[Scene change detection data]
+++

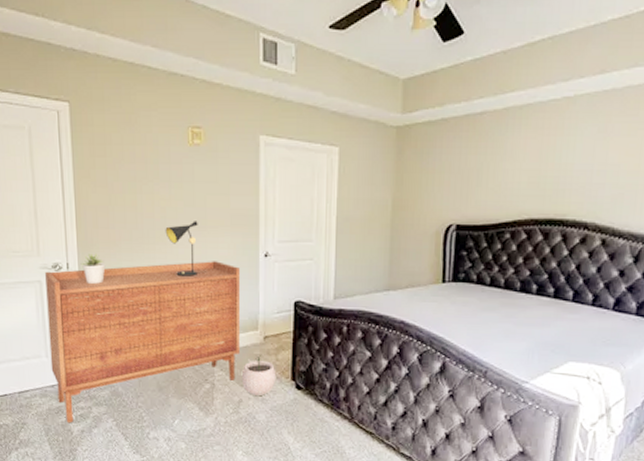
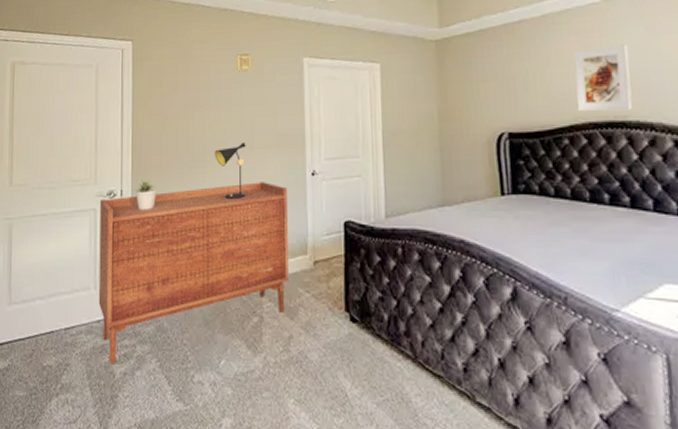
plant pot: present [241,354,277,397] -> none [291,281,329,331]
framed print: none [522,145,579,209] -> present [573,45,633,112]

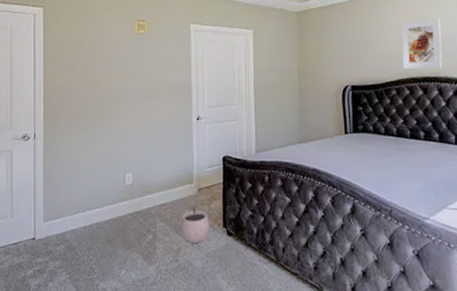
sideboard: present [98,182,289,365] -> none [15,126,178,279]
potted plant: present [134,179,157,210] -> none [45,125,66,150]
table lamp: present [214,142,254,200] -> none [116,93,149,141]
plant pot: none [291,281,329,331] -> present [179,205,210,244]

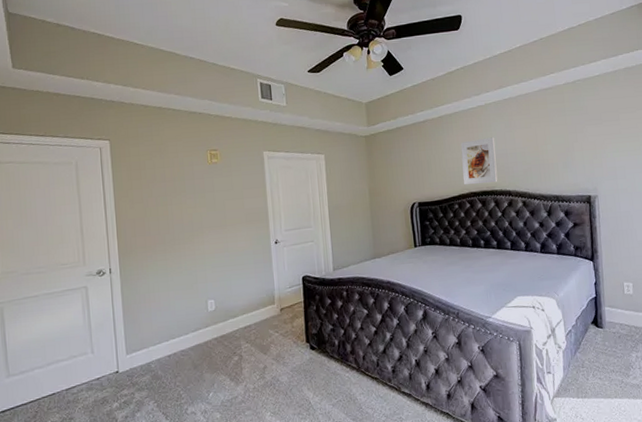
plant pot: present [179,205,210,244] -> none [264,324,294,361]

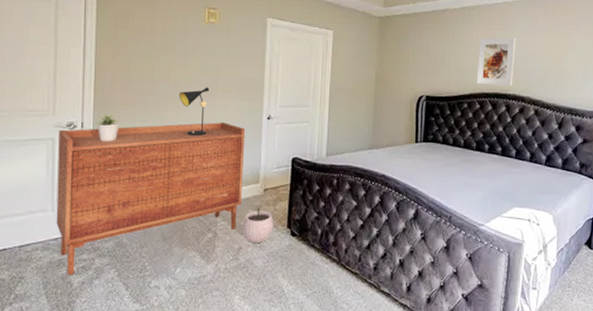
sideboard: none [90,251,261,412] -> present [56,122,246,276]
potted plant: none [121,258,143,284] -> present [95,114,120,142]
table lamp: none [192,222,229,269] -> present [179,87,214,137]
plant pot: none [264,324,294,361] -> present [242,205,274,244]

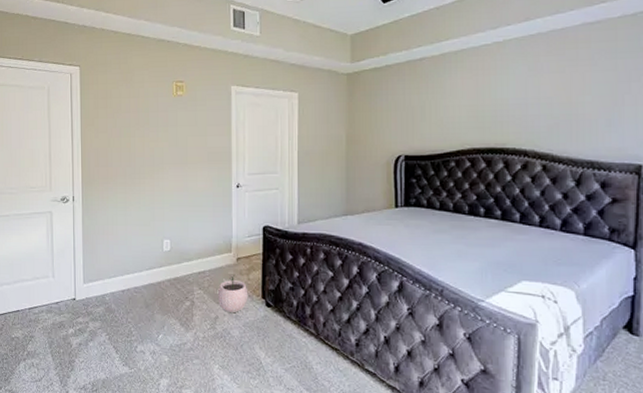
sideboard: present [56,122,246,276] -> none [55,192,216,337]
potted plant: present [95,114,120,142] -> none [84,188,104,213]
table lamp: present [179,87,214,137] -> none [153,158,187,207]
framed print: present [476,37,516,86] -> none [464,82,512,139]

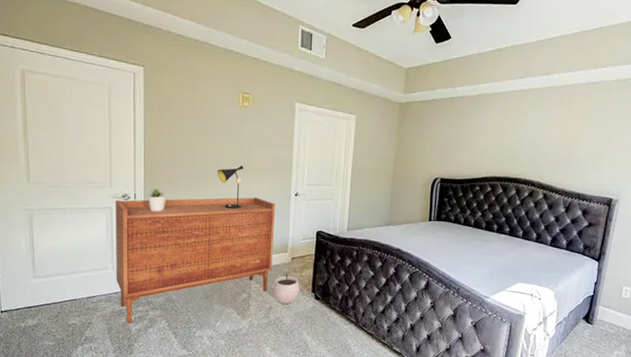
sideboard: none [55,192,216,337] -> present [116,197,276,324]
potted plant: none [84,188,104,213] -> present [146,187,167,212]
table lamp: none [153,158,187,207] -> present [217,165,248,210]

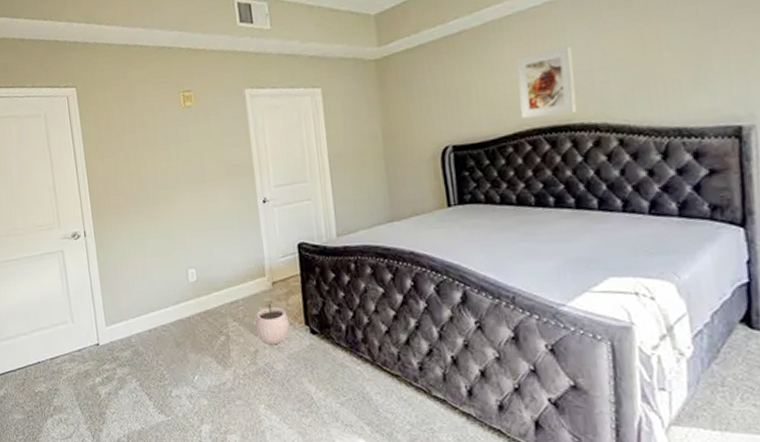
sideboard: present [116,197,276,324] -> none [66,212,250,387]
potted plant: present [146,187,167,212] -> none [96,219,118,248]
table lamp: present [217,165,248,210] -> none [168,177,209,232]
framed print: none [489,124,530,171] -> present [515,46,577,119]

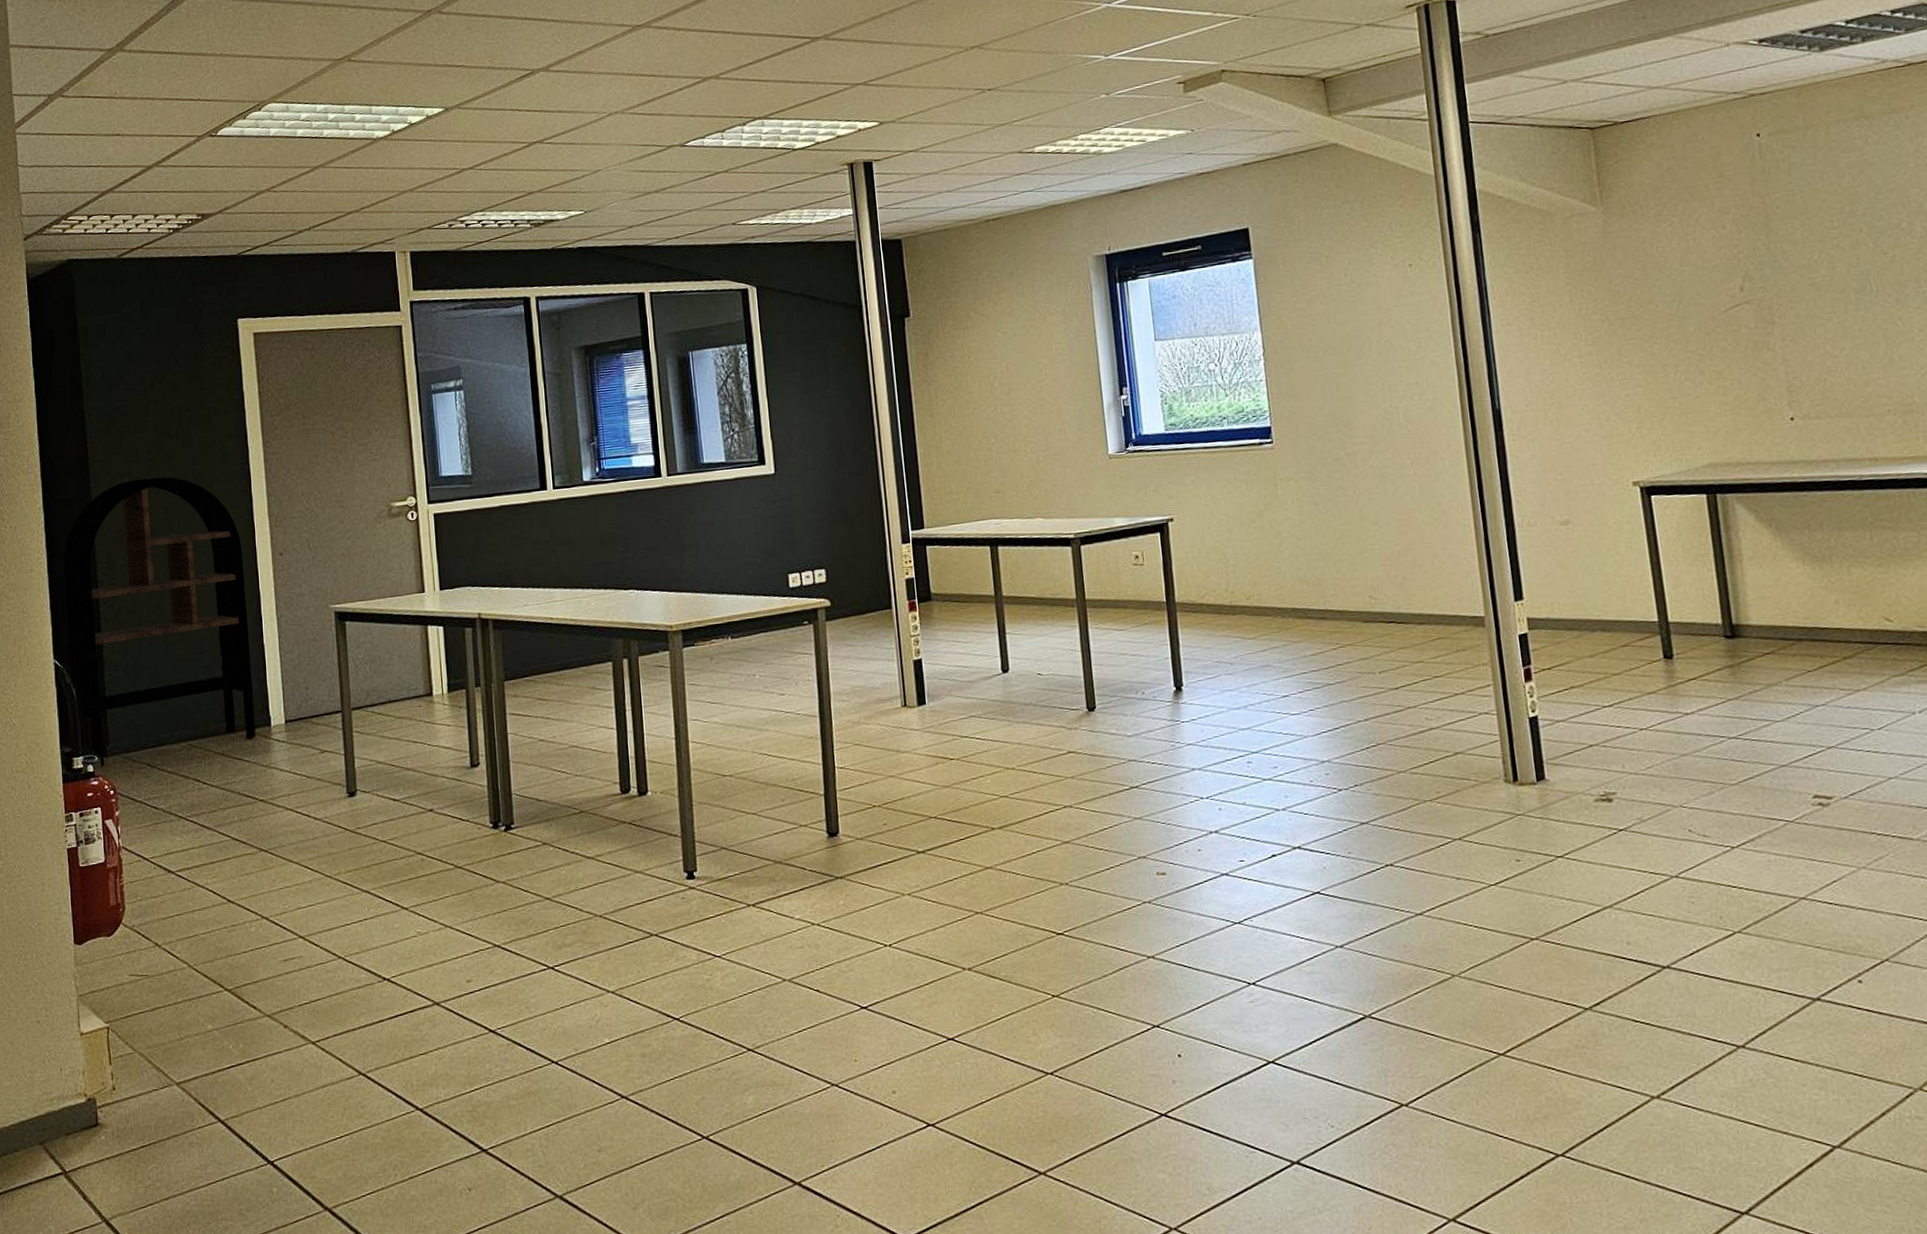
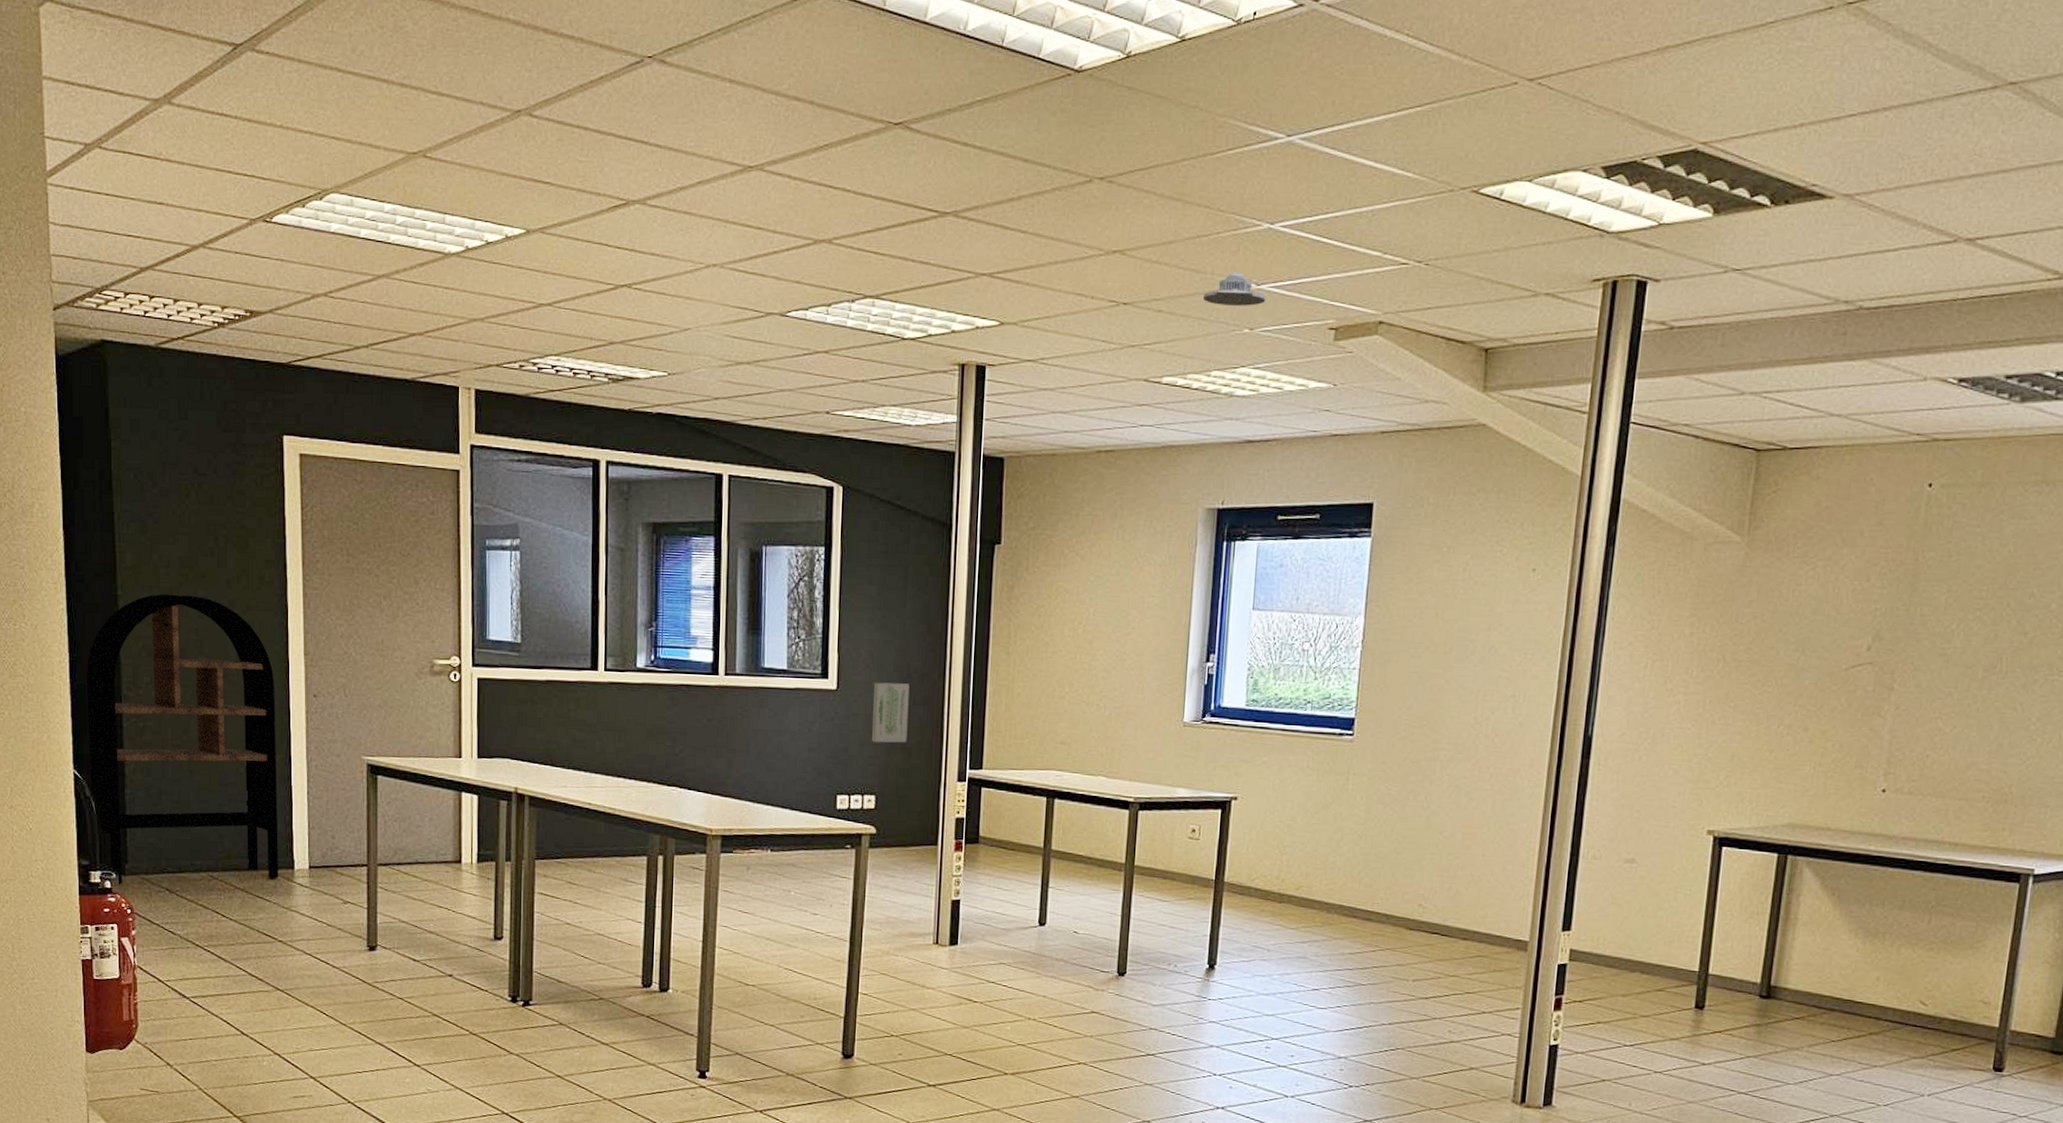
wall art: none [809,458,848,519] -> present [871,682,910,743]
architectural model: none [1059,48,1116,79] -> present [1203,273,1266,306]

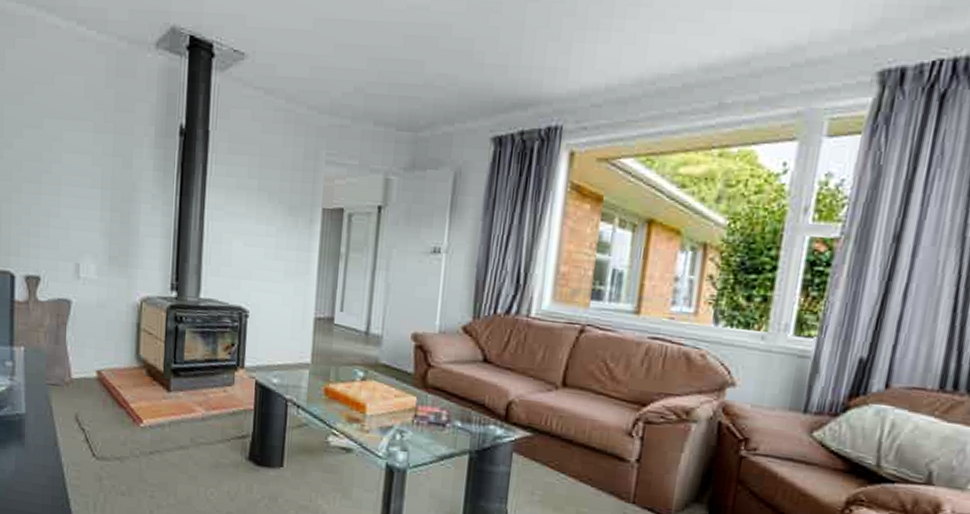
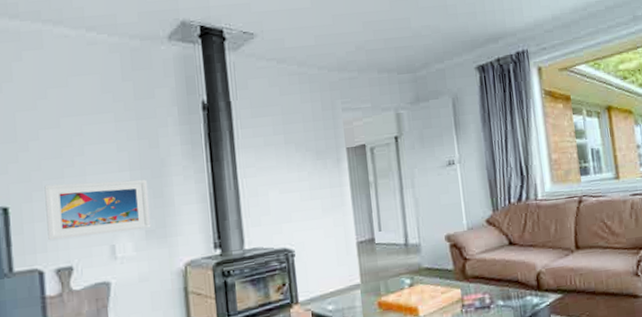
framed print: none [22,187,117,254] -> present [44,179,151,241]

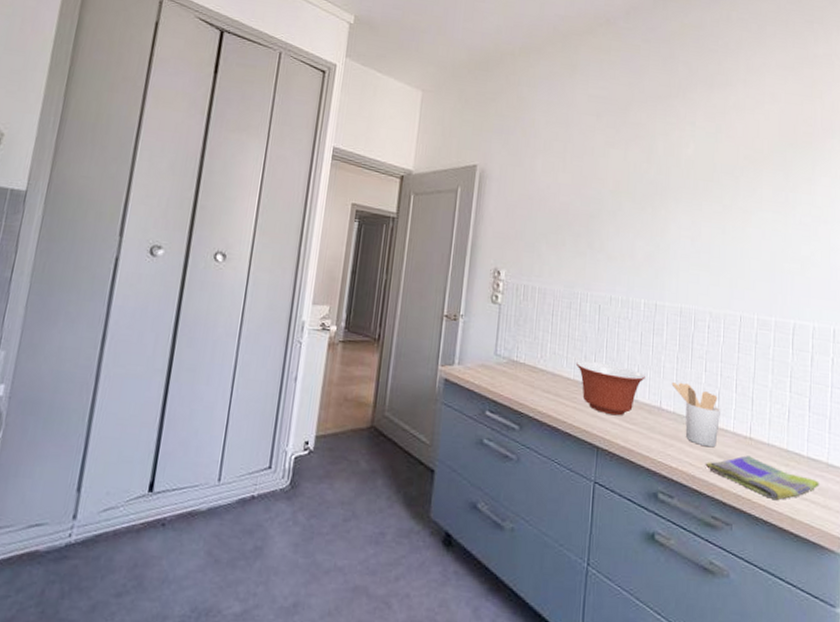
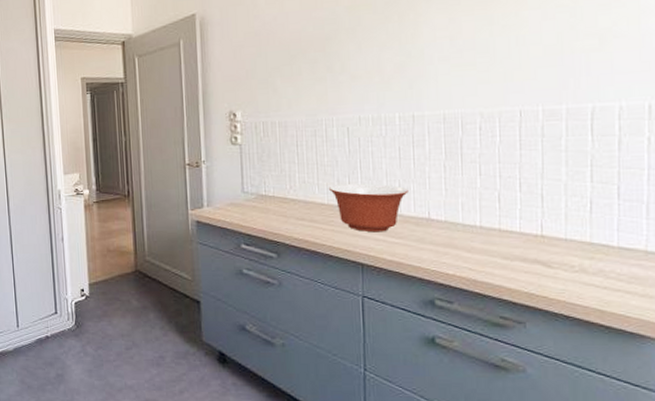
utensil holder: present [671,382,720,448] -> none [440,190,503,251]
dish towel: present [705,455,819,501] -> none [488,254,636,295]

+++

◆ **Required work**:
The response must repeat exactly the lines above from the one with "plant pot: none [291,281,329,331]" through the one with "sideboard: present [116,197,276,324]", including both, and must contain no pictures and no other text.

◆ **Answer section**:
plant pot: none [291,281,329,331] -> present [179,205,210,244]

plant pot: present [179,205,210,244] -> none [264,324,294,361]

sideboard: none [90,251,261,412] -> present [56,122,246,276]
potted plant: none [121,258,143,284] -> present [95,114,120,142]
table lamp: none [192,222,229,269] -> present [179,87,214,137]
plant pot: none [264,324,294,361] -> present [242,205,274,244]

sideboard: present [56,122,246,276] -> none [55,192,216,337]
potted plant: present [95,114,120,142] -> none [84,188,104,213]
table lamp: present [179,87,214,137] -> none [153,158,187,207]
framed print: present [476,37,516,86] -> none [464,82,512,139]

sideboard: none [55,192,216,337] -> present [116,197,276,324]
potted plant: none [84,188,104,213] -> present [146,187,167,212]
table lamp: none [153,158,187,207] -> present [217,165,248,210]

sideboard: present [116,197,276,324] -> none [66,212,250,387]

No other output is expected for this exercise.